Já a respeito da supervisão sobre o cumprimento das penas privativas de liberdade, um assunto que perdeu ainda mais espaço desde a pesquisa anterior, a professora indica dois motivos para isso: a criação da audiência de custódia e a criação, pelo Poder Judiciário, de um grupo de monitoramento do sistema prisional.

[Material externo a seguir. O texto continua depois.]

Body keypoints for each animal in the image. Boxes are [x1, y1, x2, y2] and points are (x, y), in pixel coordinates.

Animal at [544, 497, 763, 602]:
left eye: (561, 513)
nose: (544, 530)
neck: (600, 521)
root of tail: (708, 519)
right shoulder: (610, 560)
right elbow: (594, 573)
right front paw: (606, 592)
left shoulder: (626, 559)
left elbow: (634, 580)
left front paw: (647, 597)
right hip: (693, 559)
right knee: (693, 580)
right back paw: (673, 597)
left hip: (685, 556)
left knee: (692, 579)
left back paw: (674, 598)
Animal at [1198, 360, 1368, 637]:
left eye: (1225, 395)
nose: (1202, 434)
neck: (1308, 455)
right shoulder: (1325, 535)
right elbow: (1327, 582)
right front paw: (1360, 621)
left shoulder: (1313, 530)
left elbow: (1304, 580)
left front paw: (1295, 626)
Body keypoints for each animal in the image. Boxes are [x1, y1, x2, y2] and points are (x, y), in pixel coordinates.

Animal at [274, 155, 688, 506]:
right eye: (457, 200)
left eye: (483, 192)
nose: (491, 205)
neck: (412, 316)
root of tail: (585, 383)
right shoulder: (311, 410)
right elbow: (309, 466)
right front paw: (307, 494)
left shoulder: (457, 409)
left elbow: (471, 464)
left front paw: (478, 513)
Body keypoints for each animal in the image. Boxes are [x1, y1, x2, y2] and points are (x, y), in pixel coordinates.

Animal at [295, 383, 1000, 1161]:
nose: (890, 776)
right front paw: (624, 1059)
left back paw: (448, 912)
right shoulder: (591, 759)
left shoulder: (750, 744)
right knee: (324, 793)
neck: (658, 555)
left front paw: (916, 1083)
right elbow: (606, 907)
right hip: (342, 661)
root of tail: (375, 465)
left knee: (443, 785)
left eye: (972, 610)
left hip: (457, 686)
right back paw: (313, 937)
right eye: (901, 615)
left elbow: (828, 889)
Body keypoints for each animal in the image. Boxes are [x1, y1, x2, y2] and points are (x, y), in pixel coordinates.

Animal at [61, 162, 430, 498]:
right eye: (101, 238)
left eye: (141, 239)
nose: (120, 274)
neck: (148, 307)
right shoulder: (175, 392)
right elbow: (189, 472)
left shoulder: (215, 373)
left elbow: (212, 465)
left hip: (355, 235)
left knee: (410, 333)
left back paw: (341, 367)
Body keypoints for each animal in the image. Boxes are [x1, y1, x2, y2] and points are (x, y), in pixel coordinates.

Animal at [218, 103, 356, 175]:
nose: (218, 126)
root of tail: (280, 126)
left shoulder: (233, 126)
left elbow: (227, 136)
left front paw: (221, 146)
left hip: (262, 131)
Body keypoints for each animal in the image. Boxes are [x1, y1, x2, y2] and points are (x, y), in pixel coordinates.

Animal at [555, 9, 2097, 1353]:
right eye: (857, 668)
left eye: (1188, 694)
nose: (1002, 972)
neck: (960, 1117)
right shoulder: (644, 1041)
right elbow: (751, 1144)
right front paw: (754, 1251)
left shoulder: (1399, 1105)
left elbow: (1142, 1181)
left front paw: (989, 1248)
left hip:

“Não é que não há nada a fazer. O Ministério Público tem em suas mãos o TAC [Termo de Ajustamento de Conduta]. Ele tem o poder de pressionar o Estado por melhores condições de vida dentro das unidades prisionais. Mas isso demanda sair do gabinete e organizar inspeções em locais afastados dos centros [urbanos] e, muitas vezes, locais insalubres. Não acho que haja esse empenho por parte do corpo profissional”, diz Ribeiro.
Desdobramentos
Os dados da pesquisa devem ser publicados em um livro, a ser lançado no dia 5 de setembro, mas sua versão digital já está disponível no site da Fundação Casa de Rui Barbosa. Os pesquisadores, agora, trabalham com a realização de análises mais aprofundadas sobre alguns dos aspectos levantados no estudo e pretendem divulgar os dados também por meio do banco de dados do Cesop.